Sunday, November 9, 2008

In defence of Bay's Transformers

And so, that's how I lost that bet and had to allow Micheal Jackson to use my skin-tone.

  • 36. I've always wanted to get a T-shirt that says, in Latin "Ask me about Grim Fandango". If anyone ever came up to me and asked about Grim Fandango, I would ask them why they bothered learning a dead language, and what was going through their mind when they thought "Hey, this would be a good plan". I would then feel jealous, since I've always wanted to know Latin.

Let me say something that will make me either shunned or celebrated among geeks everywhere. Everyone has an opinion, and it's nearly always the dichotomy view of A or B, there is no AB, aB or Ab.

I LIKED the new Transformers movie. As it is, even with the generous support of car companies it cost 120+ million dollars. That is a HUGE amount of money. A Fleich-tonne. You know what would have taken even more money? If the Transformers had had more time on screen. As it is it successfully carried across how huge and powerful these alien machines were. Let's look over some of the many complaints I've seen leveled at it.

1. Too much human stuff, not enough Transformers.
A. It is much easier to empathise with the humans then with giant alien robots. The Transformers cost ENORMOUS amounts of money to computer animate. They took HOURS to animate even one frame. The only way the movie could have been entirely about the Transformers is if they either made the Transformers look incredibly bland and supernatural with their transformations, or if they deliberately made the movie have a loss.

2. The Transformers look too different
A. Look at the cartoon. The Transformers don't actually transform, they just Morph. Their shapes only vaguely correspond with each other. Try putting that in the movie without it looking ridiculously stupid. I once saw someone put an animation test on youtube showing how Optimus Prime looked fine translating from the cartoon to computer animation. He really, really, didn't.
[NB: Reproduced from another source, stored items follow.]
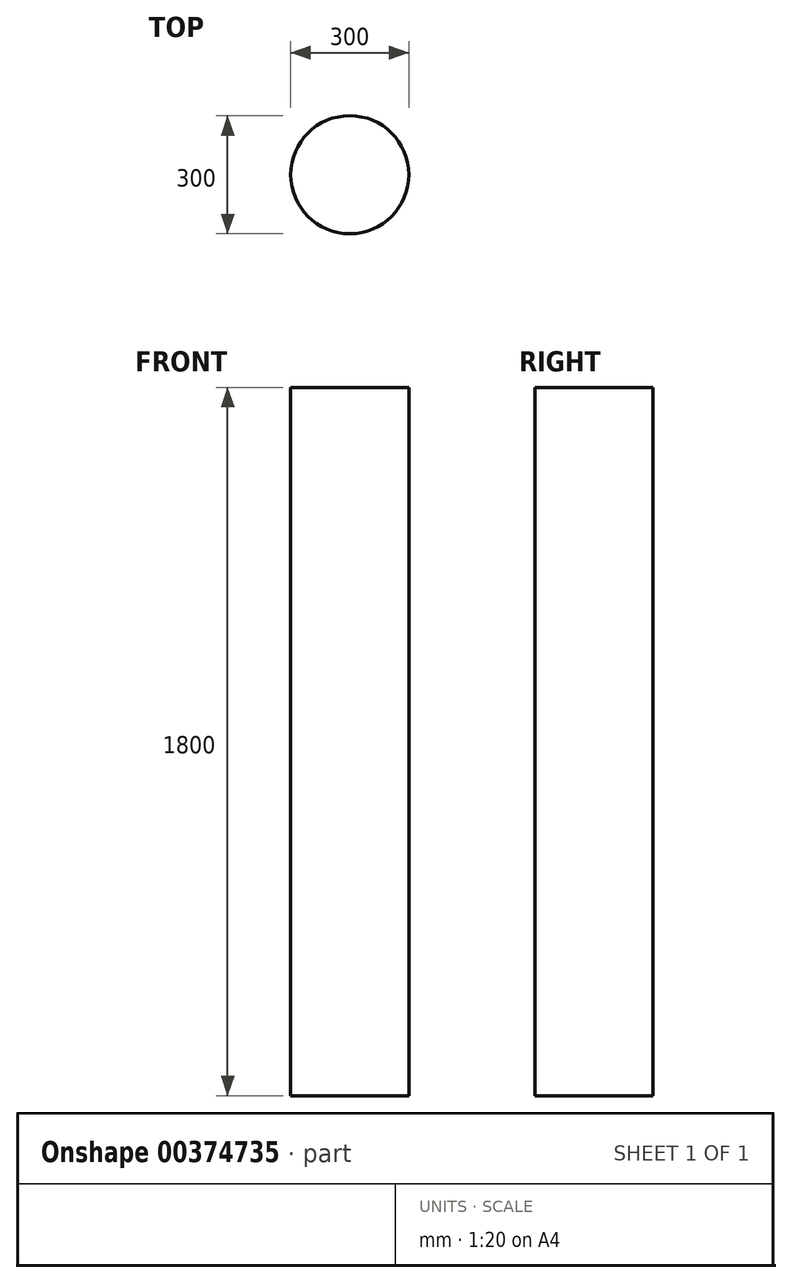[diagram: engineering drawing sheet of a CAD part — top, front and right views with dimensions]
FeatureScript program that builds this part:
annotation { "Feature Type Name" : "Feature", "Feature Type Description" : "" }
export const myFeature = defineFeature(function(context is Context, id is Id, definition is map)
    precondition{}
    {
        {
            var Q0;
            Q0=qCreatedBy(makeId("Top.planeOp"),FACE);
            var sketch = newSketch(context, id + "F0", { "sketchPlane" : qUnion([Q0])});
            skCircle(sketch, "E0", {"center": v(0, 0) * mm, "radius": 150 * mm});
            skSolve(sketch);
        }
        {
            var Q0;
            Q0=makeQuery(id+"F0.imprint","IMPRINT",FACE,{"disambiguationData":[TD([[makeQuery(id+"F0.imprint","IMPRINT",EDGE,{"derivedFrom":sQuery(id+"F0.wireOp",EDGE,"E0")}),1.0]])]});
            extrude(context, id + "F1", {"entities" : qUnion([Q0]), "depth" : 1800 * mm});
        }
    });
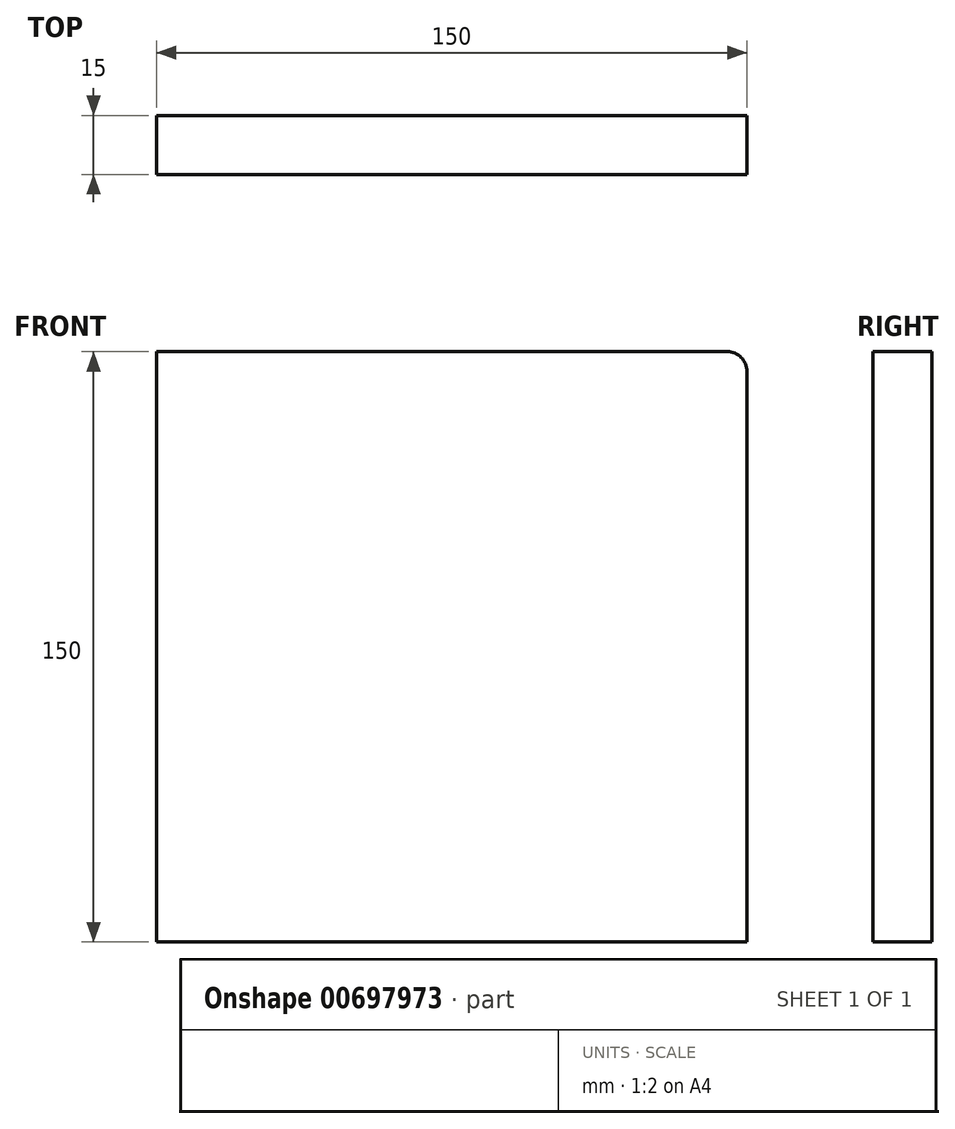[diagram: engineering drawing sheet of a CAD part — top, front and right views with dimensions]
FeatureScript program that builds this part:
annotation { "Feature Type Name" : "Feature", "Feature Type Description" : "" }
export const myFeature = defineFeature(function(context is Context, id is Id, definition is map)
    precondition{}
    {
        {
            var Q0;
            Q0=qCreatedBy(makeId("Front.planeOp"),FACE);
            var sketch = newSketch(context, id + "F0", { "sketchPlane" : qUnion([Q0])});
            skLineSegment(sketch, "E0.bottom", {"start": v(75, -75) * mm, "end": v(-75, -75) * mm});
            skLineSegment(sketch, "E0.top", {"start": v(75, 75) * mm, "end": v(-75, 75) * mm});
            skLineSegment(sketch, "E0.left", {"start": v(75, -75) * mm, "end": v(75, 75) * mm});
            skLineSegment(sketch, "E0.right", {"start": v(-75, -75) * mm, "end": v(-75, 75) * mm});
            skPoint(sketch, "E0.middle", {"position": v(0, 0) * mm});
            skSolve(sketch);
        }
        {
            var Q0;
            Q0=makeQuery(id+"F0.imprint","IMPRINT",FACE,{"disambiguationData":[TD([[makeQuery(id+"F0.imprint","IMPRINT",EDGE,{"derivedFrom":sQuery(id+"F0.wireOp",EDGE,"E0.bottom")}),-1.0]])]});
            extrude(context, id + "F1", {"entities" : qUnion([Q0]), "depth" : 15 * mm, "offsetDistance" : 25 * mm});
        }
        {
            var Q0;
            Q0=makeQuery(id+"F1.opExtrude","SWEPT_EDGE",EDGE,{"disambiguationData":[OSD([sQuery(id+"F0.wireOp",EDGE,"E0.top"),sQuery(id+"F0.wireOp",EDGE,"E0.left")])]});
            fillet(context, id + "F2", {"entities" : qUnion([Q0]), "radius" : 5 * mm, "tangentPropagation" : true, "allowEdgeOverflow" : false});
        }
    });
3. My favourite Transformer wasn't in it
A. Neither was mine (Sideswipe, the king of everything). But in general they could only fit so many transformers into the movie. Stay tuned for the sequel.

4. It's just a pro millitary vehicle
A. They had three options. 1. Don't get the millitary involved. Considering the movie is about Alien Lifeforms practically invading Earth and copying the looks of alot of military vehicles, that's not going to happen. 2. Film the military stuff without military support. The movie cost enough as it is, trying to film military sequences without military support would skyrocket the costs. 3. Film the military stuff with military support, and avoid making the military look like idiots. The lesser of three evils. Hell, real life gives the military bad enough press, might as well allow them this fictional victory.

5. Transformers? More like BAYformers! amirite?
A. No. No you are not, and don't try to pressure Ms Ami Rite to support you.

6. Shia LaBouf sucks.
A. I actually liked his performance in this movie. It was different to the "He's a strong and tough kid who is strong and tough when he needs to be". He nearly pisses himself when the Cops he thought would help him turn out to be a giant robot interrogating him. He does the right thing in the end, but he's not the emotionless warrior, he's just the guy with a strong sense of moral right caught up in something bigger then him. I haven't seen him in many other movies, but I'm willing to bet he plays a similar character in all of them. Meh, he plays it well, and I enjoy seeing it on screen, so I like it.


With all that said, is it a perfect movie? God no. My chief complaint.
Why did they kill JAZZ!? Of all the Transformers to kill, he was the stupidest choice.

A. If you're trying to show how incredibly powerful Megatron is (which I'm assuming is the purpose, since they also showed Optimus casually killing a huge Decepticon, Bonecrusher), why would you choose the second smallest Autobot on the team? Surely Megatron picking on the little guy doesn't seem as threatening as if he casually walked through the firepower Ironhide was putting out, then blew his head off with one blast. THAT would make Megatron threatening.

B. Of all the Transformers you could kill... of all the options available... You choose the BLACK one. C'mon guys. We're past this, aren't we? Seriously, do I have to say it?

C. He seemed like he'd been glossed over the entire movie. Ironhide has enormous guns and quotes old movies, then he does a god-damned Rocket-jump. Rachet gets to do an awesome flip thing against the tank, gets high on electricity and comments on Pheremone levels. Jazz calls humans 'little bitches' while breakdancing, copies Kup's move against the tank, and dies. He doesn't even get a close up, like every other Autobot did. It was like they included him just because they were expected to include Jazz, and so they had someone to kill off.

The worst thing? There are many ways it would be possible to bring him back in the next movie, but chances are they'll bugger up how they do that, making it seem like his death meant nothing, and setting a bad precedent regarding death in the movies.